US Department of Agriculture (USDA) Secretary Tom Vilsack announced more support, resources, and new rules that will strengthen the American food supply chain, promote fair and competitive agricultural markets, prevent abuse of farmers by poultry processors and make prices fairer for farmers and American consumers. These actions combat market dominance by a small number of major meat and poultry processors in key markets, where excessive concentration and control has led to lower prices paid to producers and higher prices paid by consumers.
“For too long, farmers and ranchers have seen the value and the opportunities they work so hard to create move away from the rural communities where they live and operate,” Vilsack said. “Under the leadership of President Biden and Vice President Harris, USDA is committed to making investments that promote competition—helping support economic systems where the wealth created in rural areas stays in rural areas—and strengthening rules and enforcement against anti-competitive practices. The funding and new rule we’re announcing today ultimately will help us give farmers and ranchers a fair shake, strengthen supply chains, and make food prices fairer.”
Fighting for fairness for poultry farmers
USDA announced a proposed rule under the Packers and Stockyards Act to protect poultry growers from abuse. The action is the first of three rulemakings that USDA will issue under the Packers and Stockyards Act under the President’s Executive Order on Promoting Competition in the American Economy in order to stop unfair, deceptive, discriminatory, and anti-competitive practices in the meat and poultry industry.
Currently, poultry processors exert control over much of the process of raising chickens through take-it-or-leave-it contracts with growers. Under these contracts, processors provide inputs like chickens and feed to poultry growers. Poultry growers, who often take on debt to build poultry growhouses, have limited visibility into the real range of outcomes and risks they face under these contracts.
Moreover, once in the contracts, the processors then determine the payments that poultry growers receive for their services by weighing the chickens and ranking farmers based on how much the chickens grew. Pay is generally determined based on how a farmer compares to other farmers, but farmers currently have little insight into this comparison. For far too long, growers have complained that the “tournament” system is ripe for abuse.

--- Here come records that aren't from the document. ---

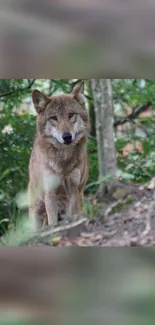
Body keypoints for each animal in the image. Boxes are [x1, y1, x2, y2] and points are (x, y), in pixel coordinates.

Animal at [27, 81, 89, 228]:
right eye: (54, 118)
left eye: (71, 115)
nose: (66, 137)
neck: (63, 161)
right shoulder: (50, 193)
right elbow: (53, 221)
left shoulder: (74, 190)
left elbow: (72, 216)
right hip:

The new rulemaking will require poultry processors to provide key information to poultry growers at several critical steps—increasing transparency and accountability in the poultry growing system. For example, processors would be required to disclose details of the inputs they provided to each farmer and information about the input differences among farmers being ranked.
Furthermore, disclosures would cover the level of control and discretion exercised by the poultry processor and what financial returns the farmer can expect from the relationship based on the range of real experiences of other growers. Contracts would also be required to contain guaranteed annual flock placements and density. Poultry processor CEOs would be required to sign off on the compliance process for disclosure accuracy.
Simultaneously with issuing the proposed transparency rule, USDA is opening an inquiry into whether some practices of processors in the tournament system are so unfair that they should be banned or otherwise regulated. USDA seeks input from stakeholders to determine whether the current tournament-style system in poultry growing could be restricted or modernized to create a fairer, more inclusive marketplace.
Investing in expanded capacity
Vilsack also announced that USDA is making available $200 million under the new Meat and Poultry Intermediary Lending Program (MPILP) to strengthen the food supply chain and create opportunities for small businesses and entrepreneurs in rural communities. These funds will provide much-needed financing to independent meat and poultry processors to start up and expand operations. By introducing competition at this key bottleneck point in the supply chain, these investments will help raise earnings for farmers and lower prices for consumers.
The MPILP will provide grants of up to $15 million to nonprofit lenders, including private nonprofits, cooperatives, public agencies and tribal entities. These intermediaries will use this funding to establish a revolving loan fund to finance a variety of activities related to meat and poultry processing. For example, businesses may use the loans to acquire land, build or expand facilities and modernise equipment.
Building a well-paid, well-trained meat and poultry processing workforce
Vilsack also announced $25 million in investments for workforce training programs for meat and poultry processing workers with American Rescue Plan Act Section 1001 funding. The targeted funding through new and existing National Institute of Food and Agriculture (NIFA) programs is designed to create and expand upon good paying jobs that can strengthen the meatpacking industry by attracting and retaining employees.
USDA also released a new report on Promoting Competition in Agricultural Markets, as required by President Biden’s Executive Order on Promoting Competition in the American Economy. The report details USDA’s strategy for promoting competition in agricultural markets—including not only actions and initiatives to promote competition in meat and poultry markets, but also other key agricultural sectors like fertilizer and seeds. The report also discusses the negative impacts concentration in shipping has on our food supply chain and describes USDA’s efforts to work across the Administration to use all available tools to promote competition.
The report includes the announcement of two new pro-competition initiatives—initiatives that go above and beyond those required by the Executive Order. First, USDA is announcing plans to complete a top-to-bottom review of its programs to ensure they promote competition. Second, USDA announced it will update guidance to strengthen the verification requirements for the most widely used “animal-raising claims” to ensure consumers are getting what they are paying for.